Making sense of Unrelated Business Income Taxes (UBIT) in regard to churches.
At StartCHURCH, we encourage pastors and ministry leaders to expand their horizons when they think about how to fund their organization. Often, we see churches and ministries find alternative ways to generate income instead of solely relying on donations. In fact, a common question we are asked at StartCHURCH is, “Can my ministry rent out space in our building to generate additional income?”
Many churches purchase a building to conduct their activities and services and then realize that some of the space in the building isn’t always being used. A great way for the church to generate additional income is to rent out that extra space for use by community members and other organizations.
While this is common, the income from this activity may be considered unrelated business income by the IRS, and thus subject to unrelated business income tax (UBIT).
Before we get into the specifics on renting out property, let’s take a look at what unrelated business income tax is.

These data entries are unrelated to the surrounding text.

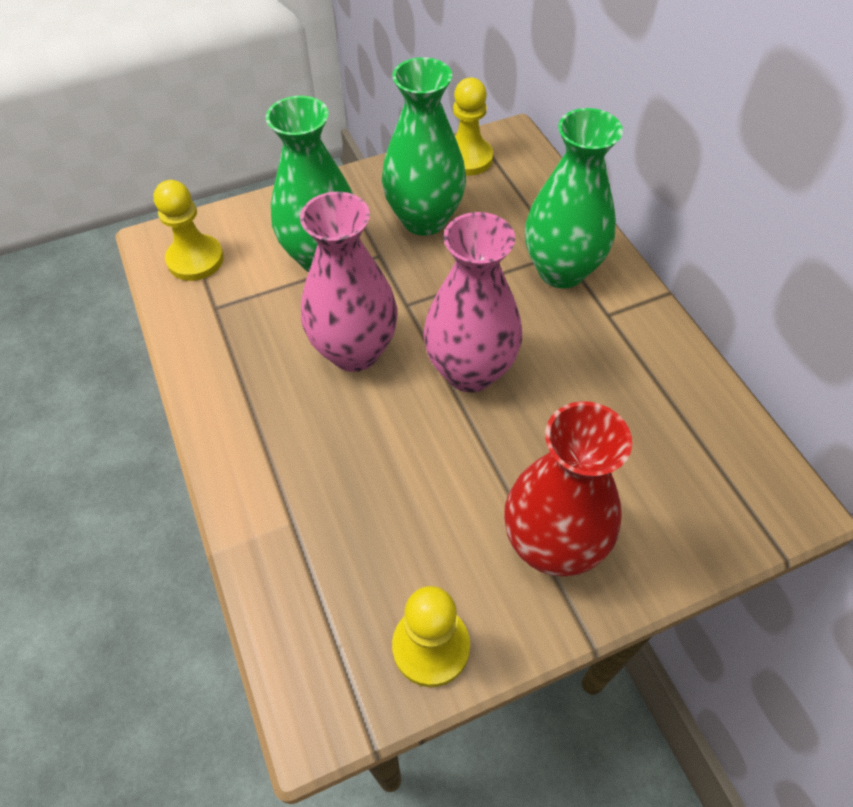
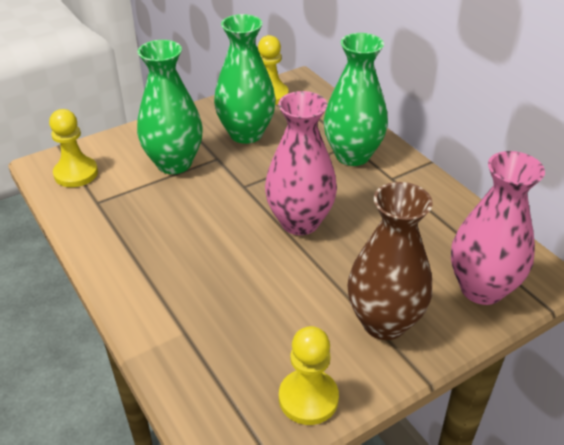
camera: 10 degrees left, 15 degrees down
(355, 351) = (211, 218): pink vase -> pink vase (481, 289)
(552, 545) = (384, 322): red vase -> brown vase

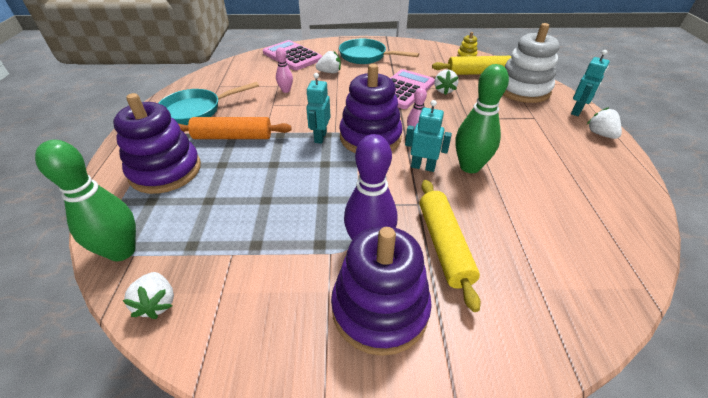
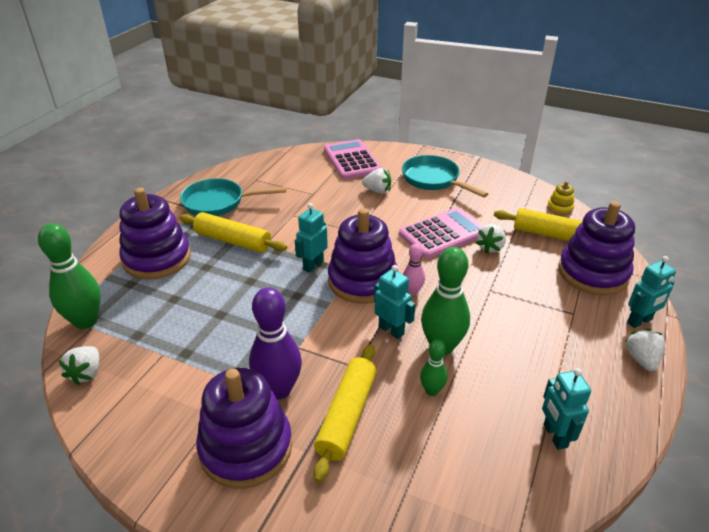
camera: 25 degrees right, 5 degrees down
(233, 137) = (233, 241): orange rolling pin -> yellow rolling pin
(286, 90) = (316, 202): pink bowling pin -> none
(490, 201) = (432, 390): none -> green bowling pin
(523, 90) = (592, 273): white stacking toy -> purple stacking toy
(599, 202) = (554, 436): none -> turquoise robot

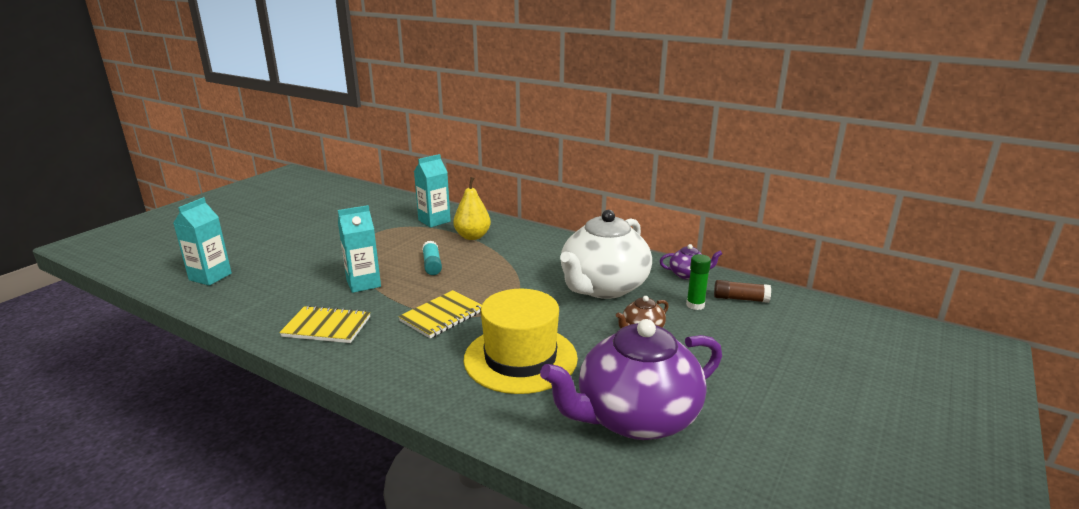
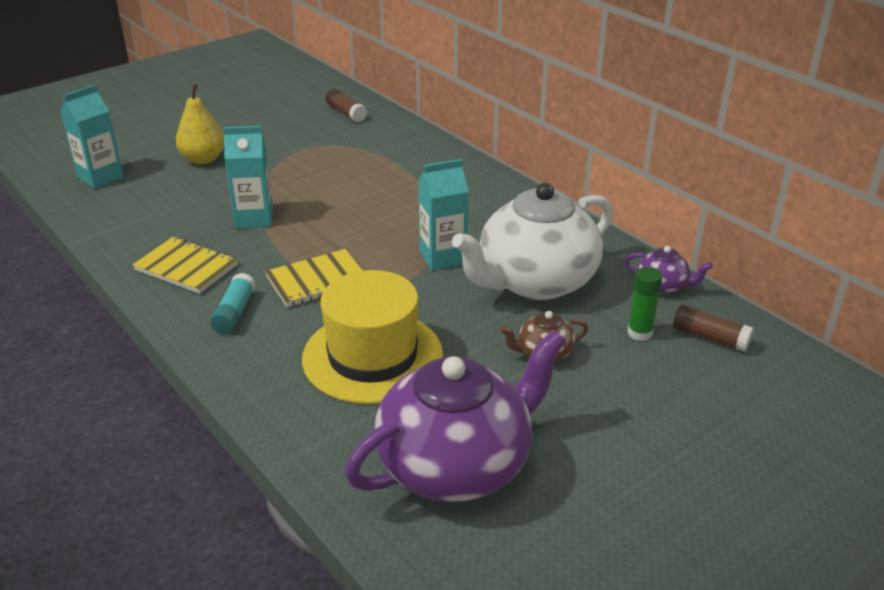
camera: 20 degrees right, 10 degrees up
(393, 206) = (346, 113): none -> brown glue stick
(432, 265) = (345, 207): turquoise glue stick -> turquoise glue stick (235, 312)
(434, 221) = (384, 143): turquoise carton -> turquoise carton (443, 257)
(472, 236) = (417, 175): yellow pear -> yellow pear (203, 159)
(635, 418) = (456, 464): purple teapot -> purple teapot turned 150 degrees clockwise

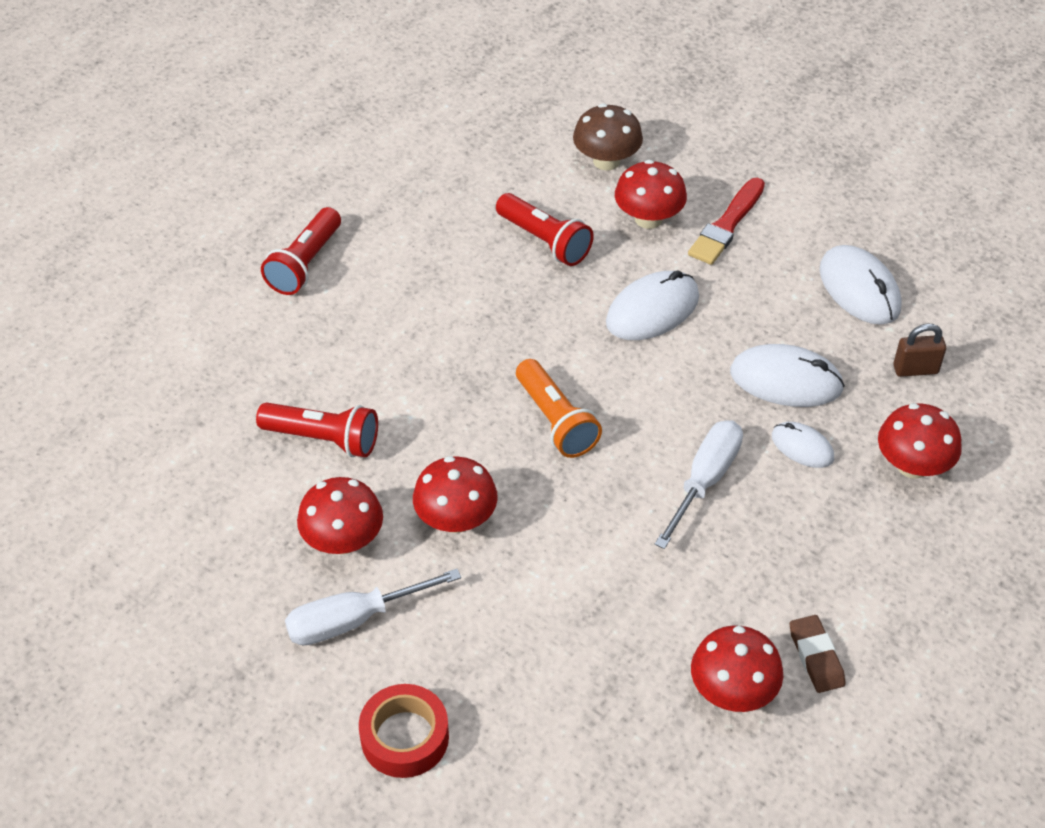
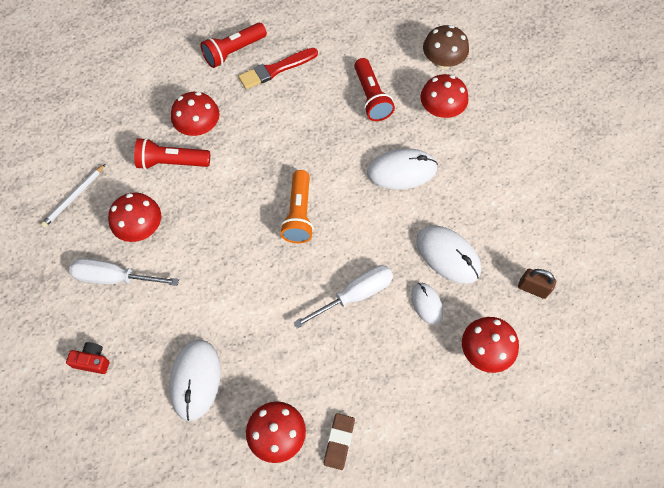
camera: 30 degrees right, 15 degrees up
(208, 548) = (74, 197): none -> white pencil
(323, 439) = (172, 162): red flashlight -> red flashlight turned 135 degrees clockwise
(405, 737) = (92, 361): red tape -> red camera
(456, 519) = (205, 246): red mushroom -> red mushroom (199, 127)
(727, 225) = (485, 136): red brush -> red brush (276, 69)
(859, 289) = (536, 217): white mouse -> white mouse (195, 379)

IRS Publication 598 defines unrelated business income as “the income from a trade or business regularly conducted by an exempt organization and not substantially related to the performance by the organization of its exempt purpose or function.”
Now let’s take a look at how the IRS views income derived from renting out church property.
When it comes to income derived from property being rented out, the way that income is viewed by the IRS greatly depends on whether the church owns the property outright or if the property is debt-financed.
Debt-financed property is defined by the IRS as, “Any property held to produce income for which there is an acquisition indebtedness at any time during the tax year. It includes rental real estate, tangible personal property, and corporate stock.”
In other words, if your organization’s building is mortgaged and you rent a portion of it out to another organization, then the rental income you receive from that activity is subject to unrelated business income tax.
However, there is an exception to this rule. Certain property, even though debt-financed, will be exempt from treatment as debt-financed property.
“If substantially all (85% or more) of the use of any property is substantially related to an organization’s exempt purposes, the property isn’t treated as debt-financed property.” —IRS Publication 598
Real Property vs. Personal Property
We have discussed what happens when a ministry rents out mortgaged property, but what about whenever the ministry owns the building or property outright?
IRS Publication 598 states: “The rules for debt-financed property don’t apply to rents from personal property, certain passive income from controlled organizations, and other amounts that are required by other rules to be included in computing UBTI.”
If the church owns it’s own building outright, then it is considered real property to the church.
Real property includes land and permanent structures, as well as their structural components.
Any income derived from real property is considered passive income. This type of income is excluded when computing UBIT and therefore, is not taxable to the church.
However, there is a difference between real property and personal property.
Personal property is any property other than real estate. The distinguishing factor between real property and personal property is that personal property is movable/not fixed permanently to one location.
Some examples of rentable personal property may include items like instruments, sound equipment, chairs and tables. Any income derived from the rent of personal property is considered UBI, and therefore is taxable to the church.
If your church’s unrelated trade or business constitutes more than an “insubstantial” part of its activities, then your church’s tax-exempt status will be in jeopardy of being revoked.
Rather than taking this risk, the best answer to this potential problem for your church is to start a for-profit arm. In short, a for-profit arm is a business venture of which your church is a majority shareholder. In return, the for-profit arm pays the church profits in the form of tax-free dividends.
We advocate the concept of ecclesiastical entrepreneurism as a necessary component of church life and its impact on the community. To start and run a ministry-owned business is to break out of the traditional methods used in times past and to begin carving a new way of doing church business. The days of churches depending solely on giving are over.
So, what do you do whenever the income your church is generating is considered UBI?
Filing Form 990-T
When any tax-exempt organization derives income from an unrelated trade or business, including the renting out of its facilities, then it must file an income tax return using Form 990-T. Keep in mind that filing Form 990-T is only required if your church receives $1,000 or more in gross income from an unrelated trade or business.
Like other Form 990s, Form 990-T must be filed no later than the fifteenth day of the fifth month of your church’s fiscal year. In most instances, this date will be May 15. However, if, for example, your church’s fiscal year happens to begin on July 1 and end on June 30, then your Form 990-T would be due no later than November 15.
If you expect your church’s unrelated business income tax liability for the year to be $500 or more, then you will need to use Form 990-W to calculate estimated taxes. You can pay these taxes in quarterly installments.
If your church’s fiscal year is the same as the calendar year, then your quarterly estimated payments should be made by April 15, June 15, Sept. 15 and Dec. 15.
According to the instructions of Form 990-W, failure to pay the estimated tax on time may result in an underpayment penalty for the period of the underpayment. If your church ends up overpaying its estimated unrelated business income tax, then you may apply for a “quick refund” using Form 4466. Generally, you can do this if your overpayment is a least 10% of your estimated income tax liability for the year, and it is at least $500.